MOSCOW: Russia scoffed at a US declaration saying that Washington would not accept Moscow’s annexation of Crimea, suggesting Washington’s Ukraine policy could change in the future.

“We know the worth of these ‘fateful declarations’,” Russian foreign ministry spokeswoman Maria Zakarova said in a sarcastic comment on Facebook.

She suggested that Washington’s Crimea policy could still change — perhaps even under a new leader in the future.

She said that the Joint Comprehensive Plan of Action on Iran and the Paris agreement for slowing climate change “were also official US policy not long ago” because Trump’s predecessor Barack Obama “personally decided so.”

“And then Trump came and decided differently,” she wrote late Wednesday.

The US government said Wednesday it would not accept Russia’s annexation of the Crimean peninsula from Ukraine, as Trump stepped up his damage control operation after a hugely controversial summit with Russian President Vladimir Putin in Helsinki.

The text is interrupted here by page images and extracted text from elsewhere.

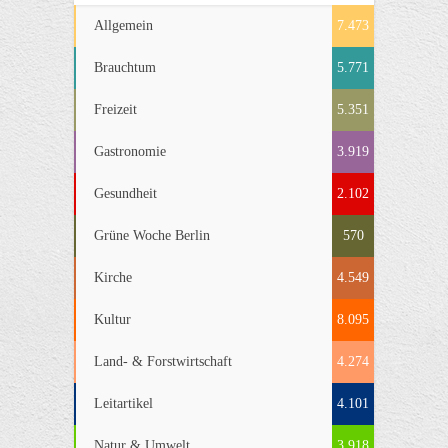
Allgemein
7.473
Brauchtum
5.771
Freizeit
5.351
Gastronomie
3.919
Gesundheit
2.102
Grüne Woche Berlin
570
Kirche
4.549
Kultur
8.095
Land- & Forstwirtschaft
4.274
Leitartikel
4.101
Natur & Umwelt
3.918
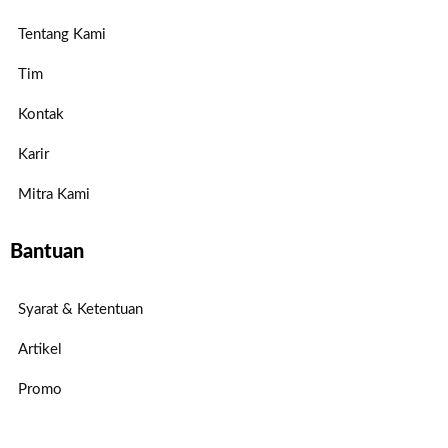
Tentang Kami
Tim
Kontak
Karir
Mitra Kami
Bantuan
Syarat & Ketentuan
Artikel
Promo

Trump on Wednesday also delayed a new summit with Putin to next year, just a day after the Kremlin said Putin and Trump agreed in Helsinki to continue their “useful contacts.”

The US declaration slamming Russia’s annexation of Crimea came after the Russian ambassador to Washington said Putin had made a concrete offer on Ukraine to Trump.

The ambassador, Anatoly Antonov, spoke after a report said that at the Helsinki summit, Putin called for a referendum to be held with the help of the international community in Ukraine’s breakaway regions of Donetsk and Lugansk, which Russia-backed separatists control.

In the declaration, US Secretary of State Mike Pompeo called on Russia to “end its occupation of Crimea,” and said Moscow had sought to “undermine a bedrock international principle” shared by democratic states, that no country can change the borders of another by force.

After a Western-backed popular uprising in Kiev in 2014 ousted a Kremlin-backed regime, Russia annexed Crimea and moved to support a separatist insurgency in Ukraine’s Russian-speaking regions of Donetsk and Lugansk.

Moscow made Crimea part of Russia after a hastily conducted referendum whose results were rejected by the international community.

Putin has said the results of the vote would not be revisited.